The Fall

It has been a while since I revisited the old days. The endless nights and the dreadful coffee. It has been aa while since I glared the screen for endless phone numbers that yielded no return. It definitely has been a while since I have been economically, to put it in rather blunt terms, bleak. Gone are those days of my last business startup.
It was a failure. Not by a long shot, it was rather just ahead of it’s time. After all, India has a rather conservative approach to living in constrained spaces. So why would Indians go out and buy themselves an ultra luxury shipping container cabin, just because it was environmentally friendly. I told myself that it shall take a little time for the consumers to get educated, and when they do, I will be ahead of the curve. However, the learning curve of customer awareness bundled with the cost of customer education and acquisition were just a few of the burgeoning costs that I was blissfully unaware of.
A shipping container, being inherently modular and rigid in nature is quite an advantageous building block. All over the world architects and interior designers have taken to it and built unimaginably amazing spaces with it. All I wanted was to take a few of these amazing spaces and replicate them for customers at a location of their choosing, across the country.

46-set-to-fail
Sure, I did get a lot of traction. News agencies picked up on the “Hot New Thing” and marketed for me. But the initial surge turned into my worst enemy. Unaware of the additional costs involved with transporting containers to far end hard to reach places, I.e., the Himalayas, etc. I ended up taking orders at a loss. While my clients were supportive and were willing to adjust. I couldn’t bear myself to make a substantial profit from those who were accommodating enough to pay more in the first place. I made just enough in the first month to keep the lights on for another six. But that was it. That was the highlight of my startup. I completed three projects using shipping containers that were mostly vacation homes for the uber rich who wanted a talking point amongst friends.
After capturing the first three clients with the help of the unpaid for publicity in the printed publications, I was forced to approach more customers using traditional methods like cold calling potential clients and using social media as a base to approach. I do still get random calls even after all these years from clients looking to create their own versions of environment and ego friendly spaces, but it’s mostly limited to those who are looking to educate themselves, not otherwise.

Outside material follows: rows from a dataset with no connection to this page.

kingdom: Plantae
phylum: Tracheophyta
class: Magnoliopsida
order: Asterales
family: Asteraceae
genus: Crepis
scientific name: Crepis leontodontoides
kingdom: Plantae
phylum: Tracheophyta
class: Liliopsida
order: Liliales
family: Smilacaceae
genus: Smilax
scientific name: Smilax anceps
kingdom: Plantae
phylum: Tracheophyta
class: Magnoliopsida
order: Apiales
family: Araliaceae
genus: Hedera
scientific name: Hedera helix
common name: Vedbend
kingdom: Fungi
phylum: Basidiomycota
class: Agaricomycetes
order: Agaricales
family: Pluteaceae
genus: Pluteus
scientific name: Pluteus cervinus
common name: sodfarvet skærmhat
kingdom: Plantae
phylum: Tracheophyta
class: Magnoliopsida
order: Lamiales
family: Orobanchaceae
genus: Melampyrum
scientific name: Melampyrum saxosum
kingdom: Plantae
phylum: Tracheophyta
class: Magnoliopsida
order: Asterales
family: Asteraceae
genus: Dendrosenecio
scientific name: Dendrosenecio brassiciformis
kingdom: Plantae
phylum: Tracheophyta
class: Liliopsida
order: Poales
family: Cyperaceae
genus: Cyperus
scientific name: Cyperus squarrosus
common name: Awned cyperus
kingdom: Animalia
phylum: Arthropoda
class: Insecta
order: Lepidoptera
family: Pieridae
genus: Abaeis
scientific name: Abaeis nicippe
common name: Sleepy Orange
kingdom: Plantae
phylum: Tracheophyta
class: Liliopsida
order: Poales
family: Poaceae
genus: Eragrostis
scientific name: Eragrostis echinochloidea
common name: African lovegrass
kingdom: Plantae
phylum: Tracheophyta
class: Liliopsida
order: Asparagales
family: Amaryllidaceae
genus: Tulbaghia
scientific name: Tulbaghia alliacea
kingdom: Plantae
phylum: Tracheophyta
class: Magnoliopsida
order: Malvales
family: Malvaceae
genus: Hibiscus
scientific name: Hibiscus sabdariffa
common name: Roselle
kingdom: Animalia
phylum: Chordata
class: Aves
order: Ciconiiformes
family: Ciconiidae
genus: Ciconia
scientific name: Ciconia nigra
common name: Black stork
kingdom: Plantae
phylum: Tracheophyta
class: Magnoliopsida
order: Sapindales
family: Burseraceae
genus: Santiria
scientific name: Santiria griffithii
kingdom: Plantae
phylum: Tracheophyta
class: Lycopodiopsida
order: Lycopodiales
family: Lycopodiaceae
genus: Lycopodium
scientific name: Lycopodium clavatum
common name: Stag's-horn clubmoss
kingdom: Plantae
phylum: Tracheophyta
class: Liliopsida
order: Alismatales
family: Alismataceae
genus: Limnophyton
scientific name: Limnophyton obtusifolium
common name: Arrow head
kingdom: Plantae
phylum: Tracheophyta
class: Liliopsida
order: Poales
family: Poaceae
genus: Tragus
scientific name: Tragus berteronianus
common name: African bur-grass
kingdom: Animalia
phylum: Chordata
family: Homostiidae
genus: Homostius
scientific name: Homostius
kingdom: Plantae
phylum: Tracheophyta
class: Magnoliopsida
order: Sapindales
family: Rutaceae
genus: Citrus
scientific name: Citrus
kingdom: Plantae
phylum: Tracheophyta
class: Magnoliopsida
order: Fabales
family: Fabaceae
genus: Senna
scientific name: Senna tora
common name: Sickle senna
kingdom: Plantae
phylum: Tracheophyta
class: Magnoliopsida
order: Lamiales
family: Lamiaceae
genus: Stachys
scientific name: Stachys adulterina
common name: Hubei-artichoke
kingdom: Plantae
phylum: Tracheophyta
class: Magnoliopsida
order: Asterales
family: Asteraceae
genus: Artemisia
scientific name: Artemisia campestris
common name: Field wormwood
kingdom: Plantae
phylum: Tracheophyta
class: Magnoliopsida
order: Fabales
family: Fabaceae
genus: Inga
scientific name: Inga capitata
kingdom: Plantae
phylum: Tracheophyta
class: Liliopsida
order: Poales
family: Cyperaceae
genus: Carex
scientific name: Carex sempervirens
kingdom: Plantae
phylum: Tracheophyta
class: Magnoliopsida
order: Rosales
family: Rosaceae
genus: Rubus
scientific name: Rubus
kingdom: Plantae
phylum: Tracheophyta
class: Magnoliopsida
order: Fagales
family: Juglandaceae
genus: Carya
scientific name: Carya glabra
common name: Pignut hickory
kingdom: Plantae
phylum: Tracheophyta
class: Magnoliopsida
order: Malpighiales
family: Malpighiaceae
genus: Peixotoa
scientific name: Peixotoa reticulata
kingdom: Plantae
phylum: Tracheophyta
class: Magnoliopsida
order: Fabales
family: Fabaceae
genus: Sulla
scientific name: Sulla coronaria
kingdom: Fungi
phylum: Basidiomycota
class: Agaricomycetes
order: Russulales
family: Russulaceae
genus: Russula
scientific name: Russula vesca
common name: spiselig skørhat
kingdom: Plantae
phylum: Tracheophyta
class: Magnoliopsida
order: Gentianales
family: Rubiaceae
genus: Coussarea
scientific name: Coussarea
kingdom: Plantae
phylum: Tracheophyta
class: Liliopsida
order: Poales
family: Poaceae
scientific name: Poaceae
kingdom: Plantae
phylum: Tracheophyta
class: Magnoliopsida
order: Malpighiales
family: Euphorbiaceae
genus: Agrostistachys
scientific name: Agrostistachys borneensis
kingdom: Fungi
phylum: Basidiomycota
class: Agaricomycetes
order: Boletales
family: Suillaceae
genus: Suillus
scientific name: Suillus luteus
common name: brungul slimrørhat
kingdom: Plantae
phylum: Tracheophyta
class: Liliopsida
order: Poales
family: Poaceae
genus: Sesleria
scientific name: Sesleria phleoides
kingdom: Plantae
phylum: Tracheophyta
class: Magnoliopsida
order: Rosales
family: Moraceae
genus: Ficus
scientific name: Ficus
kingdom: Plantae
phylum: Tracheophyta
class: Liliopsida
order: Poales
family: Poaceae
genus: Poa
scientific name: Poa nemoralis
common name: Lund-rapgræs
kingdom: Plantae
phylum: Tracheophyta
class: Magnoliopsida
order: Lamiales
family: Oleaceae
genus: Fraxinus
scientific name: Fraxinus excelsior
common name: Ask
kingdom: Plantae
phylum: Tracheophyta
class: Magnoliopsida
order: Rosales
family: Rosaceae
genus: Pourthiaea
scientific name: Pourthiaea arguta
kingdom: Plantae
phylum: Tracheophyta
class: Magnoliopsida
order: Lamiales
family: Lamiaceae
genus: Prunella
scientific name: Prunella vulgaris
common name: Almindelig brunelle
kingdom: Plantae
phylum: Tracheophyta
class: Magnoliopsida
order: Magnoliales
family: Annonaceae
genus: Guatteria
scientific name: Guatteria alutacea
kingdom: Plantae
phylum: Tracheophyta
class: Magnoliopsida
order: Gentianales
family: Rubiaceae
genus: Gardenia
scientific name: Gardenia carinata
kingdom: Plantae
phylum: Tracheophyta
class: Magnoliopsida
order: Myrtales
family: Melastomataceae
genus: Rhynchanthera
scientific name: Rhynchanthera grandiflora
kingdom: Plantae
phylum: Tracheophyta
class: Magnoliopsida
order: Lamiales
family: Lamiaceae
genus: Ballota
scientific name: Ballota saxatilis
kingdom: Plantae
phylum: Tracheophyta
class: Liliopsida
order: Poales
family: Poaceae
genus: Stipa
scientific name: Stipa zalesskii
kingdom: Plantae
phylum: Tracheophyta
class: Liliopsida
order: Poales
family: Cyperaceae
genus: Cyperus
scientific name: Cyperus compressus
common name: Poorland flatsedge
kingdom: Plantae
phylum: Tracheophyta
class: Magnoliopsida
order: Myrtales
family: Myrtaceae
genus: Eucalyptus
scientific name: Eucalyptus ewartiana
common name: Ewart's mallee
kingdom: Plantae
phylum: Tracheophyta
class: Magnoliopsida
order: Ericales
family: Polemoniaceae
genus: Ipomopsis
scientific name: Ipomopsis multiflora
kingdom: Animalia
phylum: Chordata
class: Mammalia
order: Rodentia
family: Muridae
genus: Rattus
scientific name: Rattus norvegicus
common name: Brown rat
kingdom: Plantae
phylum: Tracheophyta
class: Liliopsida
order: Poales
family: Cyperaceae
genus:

The short-lived nature of my project has taught me several valuable lessons. Whichever industry I may apply myself to in the upcoming future, I shall be wiser to have learnt those lessons. There are still several things that I wish to have done differently. But, tomorrow is a new day and maybe you’ll find me glued to a screen with a coffee in one hand and a phone in the other trying to educate a client with the versatility a block of steel may have. You may find me on a completely different mission altogether as well. But whatever field I may enter, I’ll make sure to do my complete homework on the product before I begin a practise around it.